Они — я знал, я мог просчитать, — пойдут в середине. Не слишком рано, чтоб для них успели подготовить все лучшее. Не слишком поздно, чтоб не слишком рисковать. Они оставят за спиной всех, кто сам откажется от эвакуации, а таких будет довольно много, и тех, кого сочтут бременем. Не только слабых, но еще и ненадежных. Тех будет достаточно много для действия. А если не будет — значит, заслужили.
Что там обсуждали, за закрытыми дверями и включенной защитой — не знаю; а по итогам мне пришлось писать очередное послание. На сей раз почти паническое: руководство Проекта совсем спятило, перешло к полному поеданию разумных.
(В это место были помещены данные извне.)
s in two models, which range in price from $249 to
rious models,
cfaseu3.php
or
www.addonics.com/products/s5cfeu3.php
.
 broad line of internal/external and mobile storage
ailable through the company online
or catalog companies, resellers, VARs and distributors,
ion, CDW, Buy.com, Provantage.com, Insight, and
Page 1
Нормы доведены до невыполнимых, рационы и обеспечение снижены до невыносимо низких. Насилие, издевательства и принуждения процветают.
Не так уж много в том послании было преувеличений. Госпожа Нийе исполнила свои страшные обещания и начала переводить некоторые купола на сдельное обеспечение. С рабочего участка — результаты, от руководства — снабжение. Участок четыре-два сделался символом коллективной вины, безответственности и бессовестности… и, по правде говоря, мало среди нас всех было свободных от того образа мыслей. Госпожа Нийе обещала выморозить образ мысли, выморить голодом, удушить — обещала громко, вымораживала действенно.
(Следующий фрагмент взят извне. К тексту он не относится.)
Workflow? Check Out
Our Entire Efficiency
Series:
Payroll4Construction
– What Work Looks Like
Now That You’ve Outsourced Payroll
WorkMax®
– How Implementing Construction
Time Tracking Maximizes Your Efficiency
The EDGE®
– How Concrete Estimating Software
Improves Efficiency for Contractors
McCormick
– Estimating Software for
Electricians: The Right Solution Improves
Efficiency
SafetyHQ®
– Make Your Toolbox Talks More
Я больше не жалел «живую массу». Я знал, что формовщица права.
Своим я говорил — так меньше потери. Сейчас и в будущем. Не могут взаимодействовать сами — будут под давлением. Не могут думать на шаг вперед сами — будут под давлением. Если им нужна гонка, чтобы перестать считаться ерундой, будет гонка. Вспомните нас в первые годы.
Вспомнить было что.
И что с ними станет, когда сюда не просто потекут переселенцы, а пойдет волна? У куполов есть узкая полоска времени, чтобы стать самостоятельными — снаружи и изнутри. Не хотят сами — будем пинать. Столько, сколько нужно.
«Я слушаю. Я смотрю. Я слышу. Я вижу. Я выявляю паттерн. Я открываю суть. Я вижу факт, я ищу его место.»
Ритуальная формула входа в рабочий режим, ритуальная формула, чтобы удержаться на плаву, когда видимое захлестывает с головой эмоциями, переживаниями, скоропалительными оценками. Я слушаю, я смотрю — попутно отмечая, почему так рано и однозначно определилась моя профессиональная склонность, откуда способность выстоять под волной чувств там, где другие уже не могут.